# 175 johnson fast strike



## bunn81 (Nov 24, 2009)

Looking at a boat with a 1998 Johnson 175 fast strike ficht.  I dont know much about these motors.  I would like to have some input on them.(problems, good points, etc)  Thanks


----------



## THERAKE (Nov 26, 2009)

They dont have a fast strike ficht.It is either a fast strike or a ficht.The fast strike is a carburated engine,very reliable but uses a little more fuel.If it is a ficht stay away.Those are the engines that bankrupted omc.They are a direct injected eng.Good on fuel but the 150s and 175s gave alot of problems.I blew up 3 225s before I bought a new e tec.Good luck.


----------



## Mangler (Nov 26, 2009)

Talk with any boat dealer (even one that deals with Evinrude), they will tell you to stay far, far away from the fichts. I bought an older Ranger boat with a '99 175HP Ficht on it without knowing the problems that was associated with them. The motor had <20 hours on it. I was going to swap motors out with the one that was on my other 'older' Ranger. It had a 1990 175 HP Evinrude XP. I had 2 boat shops tell me that they would be more than willing to do it, but that I would crazy if I followed through with it. They promised me it would be in the shop more than it would be in the water! Do a google search on "Evinrude Ficht" and see what all the talk is about. Hope this helps. The one that I had for a very short time ran like a scalded dog and was very smooth and fuel efficient. My older XP runs like an old hot rod engine and sucks gas, but never had any problems out of it. Hope this helps! By the way I didn't swap it out and sold the boat/motor to a guy in Missouri that liked them.


----------



## hammerz71 (Nov 28, 2009)

I had a '99 Javelin for over 8 years with a 175 Ficht on it.  Bought it new just before the holidays in '98.
There was a recall on the Fichts, which was basically almost a top end rebuild.  Not many got their motors in for it before the bankruptcy, but I did as I had a buddy at the boat dealership, called me and got me in right away as soon as the parts were made available.
You can tell it it was retrofitted by a tag affixed to the inside under the cowl, basically to let anyone working on it know that it had many new/different parts.  I think on the tag it said something like "Ram fuel injection upgrade".
I had my boat/motor until the fall of '07 and never had any issue whatsoever.  Always started, ran quiet and sipped gas.  Probably used about 60% of the gas my previous 140 HP Johnson did.
IMO, if you can find one for a good price that made it in under the recall and was retrofitted, you'll be fine.  If there is no evidence of this work being done, then I'd leave it alone...


----------



## Gotfive (Nov 30, 2009)

hammerz71 said:


> I had a '99 Javelin for over 8 years with a 175 Ficht on it.  Bought it new just before the holidays in '98.
> There was a recall on the Fichts, which was basically almost a top end rebuild.  Not many got their motors in for it before the bankruptcy, but I did as I had a buddy at the boat dealership, called me and got me in right away as soon as the parts were made available.
> You can tell it it was retrofitted by a tag affixed to the inside under the cowl, basically to let anyone working on it know that it had many new/different parts.  I think on the tag it said something like "Ram fuel injection upgrade".
> I had my boat/motor until the fall of '07 and never had any issue whatsoever.  Always started, ran quiet and sipped gas.  Probably used about 60% of the gas my previous 140 HP Johnson did.
> IMO, if you can find one for a good price that made it in under the recall and was retrofitted, you'll be fine.  If there is no evidence of this work being done, then I'd leave it alone...

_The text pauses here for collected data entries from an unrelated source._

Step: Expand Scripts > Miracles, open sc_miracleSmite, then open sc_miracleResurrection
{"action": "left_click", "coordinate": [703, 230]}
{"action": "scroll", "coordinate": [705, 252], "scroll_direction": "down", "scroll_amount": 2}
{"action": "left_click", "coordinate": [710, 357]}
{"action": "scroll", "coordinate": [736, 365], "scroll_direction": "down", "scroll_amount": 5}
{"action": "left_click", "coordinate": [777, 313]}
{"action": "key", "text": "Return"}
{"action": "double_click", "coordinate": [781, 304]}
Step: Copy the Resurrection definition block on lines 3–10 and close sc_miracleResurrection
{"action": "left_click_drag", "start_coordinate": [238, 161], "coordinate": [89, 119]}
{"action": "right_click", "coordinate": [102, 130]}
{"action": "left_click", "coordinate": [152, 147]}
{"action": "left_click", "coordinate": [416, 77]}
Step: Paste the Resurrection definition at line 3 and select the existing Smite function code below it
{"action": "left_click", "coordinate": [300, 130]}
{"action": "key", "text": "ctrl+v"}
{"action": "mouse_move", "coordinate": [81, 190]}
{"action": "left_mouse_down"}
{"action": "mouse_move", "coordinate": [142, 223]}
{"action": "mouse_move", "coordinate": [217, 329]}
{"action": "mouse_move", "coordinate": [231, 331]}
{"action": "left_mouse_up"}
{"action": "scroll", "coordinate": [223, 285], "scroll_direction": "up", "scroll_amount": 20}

I bought a new 98 Stratos with a 175 Ficht and took it back for the recall. I ran it for 10 years before it blew with nearly 800 hours. I can't say a bad word about it. I think you should check and see if it has had the modifications before you buy it. My guess if it has lasted this long, it has.


----------



## Doyle (Nov 30, 2009)

The bad Ficht years where when OMC was just about bankrupt and for the first year that Bombardier had them.  In fact, it was the bad Fichts that cemented OMC's demise.   After that, Bombardier got the production standards up and they have been much more reliable.


----------